SÃO PAULO, BRAZIL – The Brazilian government admitted on Tuesday that the country is unlikely to meet the main targets of the national sanitation plan of providing drinking water to the entire population by 2023 and sewage system to 93 percent of the country’s residents.

The National Sanitation Secretary of the Ministry of Cities, Paulo Ferreira, Rio de Janeiro, Brazil, Brazil news
The National Sanitation Secretary of the Ministry of Cities, Paulo Ferreira, spoke about the sanitation situation across Brazil, photo by Marcelo Camargo/Agência Brasil.

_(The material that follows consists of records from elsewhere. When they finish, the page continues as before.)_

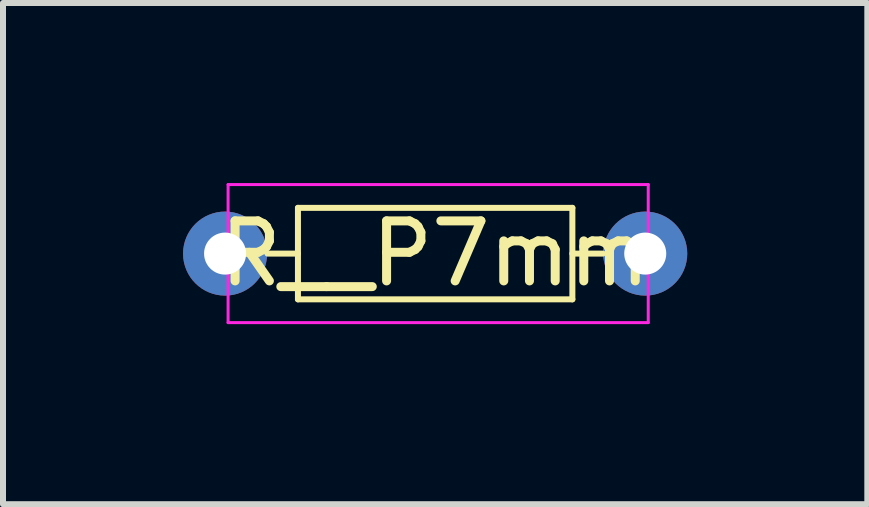
<source format=kicad_pcb>
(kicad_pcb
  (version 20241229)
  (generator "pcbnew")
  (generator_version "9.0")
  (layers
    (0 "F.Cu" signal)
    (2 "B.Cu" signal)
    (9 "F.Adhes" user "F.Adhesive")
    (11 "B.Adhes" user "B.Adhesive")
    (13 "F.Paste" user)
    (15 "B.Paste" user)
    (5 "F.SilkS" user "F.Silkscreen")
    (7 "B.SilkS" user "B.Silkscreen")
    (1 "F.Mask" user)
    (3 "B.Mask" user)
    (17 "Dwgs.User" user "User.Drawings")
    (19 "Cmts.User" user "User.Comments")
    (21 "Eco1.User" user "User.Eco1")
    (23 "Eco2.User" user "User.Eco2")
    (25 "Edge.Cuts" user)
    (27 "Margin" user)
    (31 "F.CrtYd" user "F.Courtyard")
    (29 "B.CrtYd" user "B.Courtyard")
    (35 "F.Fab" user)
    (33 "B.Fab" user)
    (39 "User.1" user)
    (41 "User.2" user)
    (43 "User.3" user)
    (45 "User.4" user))
  (footprint "R__P7mm"
    (layer "F.Cu")
    (at 4.2 1.175)
    (property "Reference" "R__P7mm" (at 0 0 0) (layer "F.SilkS") (effects (font (size 1 1) (thickness 0.15))))
    (attr through_hole)
    (fp_line (start -2.286 -0.762) (end 2.286 -0.762) (stroke (width 0.1) (type solid)) (layer "F.SilkS"))
    (fp_line (start -2.286 0) (end -2.794 0) (stroke (width 0.1) (type solid)) (layer "F.SilkS"))
    (fp_line (start -2.286 0.762) (end -2.286 -0.762) (stroke (width 0.1) (type solid)) (layer "F.SilkS"))
    (fp_line (start 2.286 -0.762) (end 2.286 0.762) (stroke (width 0.1) (type solid)) (layer "F.SilkS"))
    (fp_line (start 2.286 0) (end 2.794 0) (stroke (width 0.1) (type solid)) (layer "F.SilkS"))
    (fp_line (start 2.286 0.762) (end -2.286 0.762) (stroke (width 0.1) (type solid)) (layer "F.SilkS"))
    (fp_line (start -3.45 -1.15) (end -3.45 1.15) (stroke (width 0.05) (type solid)) (layer "F.CrtYd"))
    (fp_line (start -3.45 1.15) (end 3.55 1.15) (stroke (width 0.05) (type solid)) (layer "F.CrtYd"))
    (fp_line (start 3.55 -1.15) (end -3.45 -1.15) (stroke (width 0.05) (type solid)) (layer "F.CrtYd"))
    (fp_line (start 3.55 1.15) (end 3.55 -1.15) (stroke (width 0.05) (type solid)) (layer "F.CrtYd"))
    (pad "1" thru_hole circle (at -3.5 0) (size 1.4 1.4) (drill 0.7) (layers "*.Cu" "*.Mask"))
    (pad "2" thru_hole oval (at 3.5 0) (size 1.4 1.4) (drill 0.7) (layers "*.Cu" "*.Mask")))
  (gr_rect
    (start -3 -3)
    (end 11.4 5.35)
    (stroke (width 0.1) (type default))
    (fill no)
    (layer "Edge.Cuts")))
</source>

According to the National Sanitation Secretary, Paulo Ferreira, approximately 156.4 million Brazilians living in urban areas have water systems. That number he says is below what it should be because the main responsibility of basic sanitation works infrastructure is of states and municipalities, which sometime use the resources unwisely.

“The government makes available the resources, but in some cases these are not used,” said Ferreira, adding that “the Ministry goes through great lengths to help municipalities so that the resources are invested correctly”.

The problem of sanitation in the country has also caught the eye of the Brazilian Catholic Church. The National Conference of Brazilian Bishops (CNBB) announced this week that the 2016 Fraternity Campaign theme is ‘Common House, Our Responsibility’.

The Campaign wants to bring awareness to the fact that although Brazil is the seventh largest economy in the world the country still has millions of persons living without basic sanitation services, waste treatment and trash collection. CNBB’s president, Archbishop Sergio da Rocha noted that ‘the lack of basic sanitation’ is one of the factors which has led to the proliferation of the Aedes aegypti mosquito, which transmits the Zika virus, dengue and chikungunya fever.

During a Senate session on Monday to discuss the problem of sanitation in Brazil, the Upper House President, Renan Calheiros said that official data shows that 35 million citizens of the country live without drinking water, one hundred million have no sewage system and almost forty percent of all sewage collected is not treated.